Le gouvernement togolais a annoncé, ce lundi 16 juin la suspension des antennes de Radio France Internationale (RFI) et de France 24 sur l’ensemble du territoire pour une durée de trois mois. Il accuse les médias français de « diffusion de fausses informations » et de « manquements répétés à la déontologie journalistique ».
Selon un communiqué du ministère togolais de la Communication et des Médias , diffusé par l’Agence Togolaise de Presse (ATP), les deux médias français auraient relayé « des reportages biaisés et mensongers » sur la situation politique et sociale au Togo, notamment en ce qui concerne les dernières manifestations de l’opposition et les allégations de répression policière.
Le gouvernement togolais reproche particulièrement à RFI un reportage du 12 juin 2025, dans lequel des militants de l’opposition affirmaient avoir été victimes d’arrestations arbitraires et de violences.
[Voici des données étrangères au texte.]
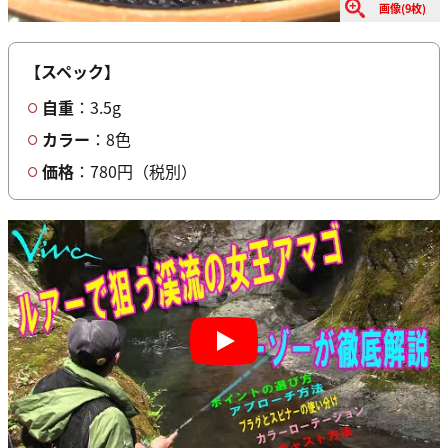
画像(9枚)
【スペック】
自重
：3.5g
カラー
：8色
価格
：780円（税別）
Play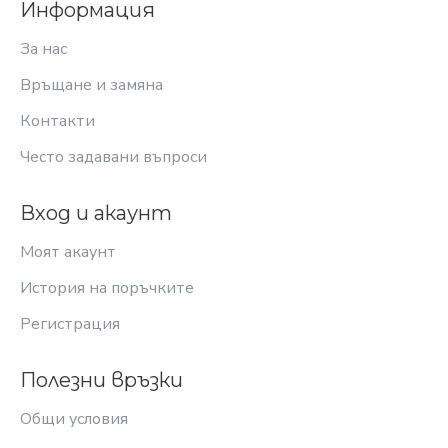
Информация
За нас
Връщане и замяна
Контакти
Често задавани въпроси
Вход и акаунт
Моят акаунт
История на поръчките
Регистрация
Полезни връзки
Общи условия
Les autorités estiment que ces informations «ne reposent sur aucune preuve tangible » et participent à une « campagne de déstabilisation ».
La mesure de suspension a été notifiée ce lundi même par la Haute Autorité de l’Audiovisuel et de la Communication (HAAC). Elle concerne les fréquences hertziennes de Radio France Internationale (RFI), la diffusion satellite et câble de France 24 ainsi que les flux numériques des deux médias sur le territoire togolais.
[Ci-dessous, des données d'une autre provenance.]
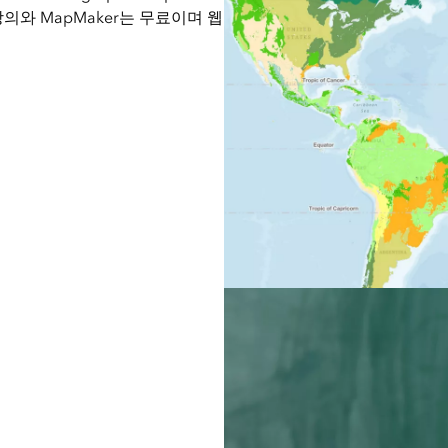
의와 MapMaker는 무료이며 웹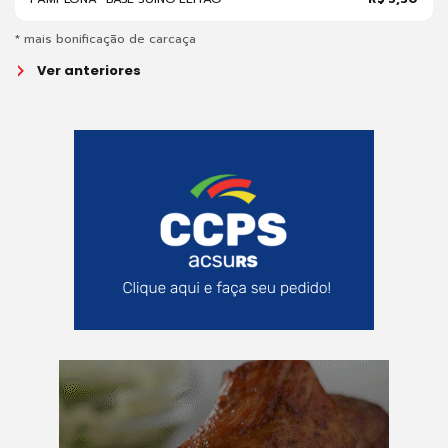
* mais bonificação de carcaça
Ver anteriores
Indignation des médias et des défenseurs de la presse
Dans un communiqué conjoint, les deux médias affirment avoir « appris avec surprise la suspension sans préavis de leur diffusion ». RFI et France 24 « réaffirment leur attachement indéfectible aux principes déontologiques du journalisme, comme leur soutien à leurs équipes qui délivrent chaque jour une information rigoureuse, indépendante, vérifiée, impartiale et équilibrée dans le respect des dispositions de la convention signée entre la HAAC et France Médias Monde », conclut le texte.
La décision des autorités togolaises a provoqué des réprobations parmi les organisations internationales de défense des médias. Camille Montagu, du bureau Afrique subsaharienne de Reporters sans frontières (RSF), a parlé d’une « grave atteinte à la liberté de la presse et au droit à l’information » qui « n’effacera pas les turbulences traversées par le Togo ». Pour Yao Noël, président de l’Union des Journalistes de la Presse Libre Africaine (UJPLA), cette suspension est regrettable : « Lorsqu’un pays traverse des tensions, les journalistes deviennent les premières cibles, car les régimes répressifs refusent d’accepter la liberté de la presse », a-t-il déclaré.
Contexte politique tendu
Cette interdiction intervient dans un climat politique particulièrement tendu au Togo, où le président Faure Gnassingbé, en poste depuis 2005, fait face à une opposition qui dénonce un « verrouillage des institutions » et la mise en place d’une nouvelle Constitution « taillée sur mesure pour lui permettre de rester au pouvoir à vie ». Les récentes manifestations ont ravivé les tensions.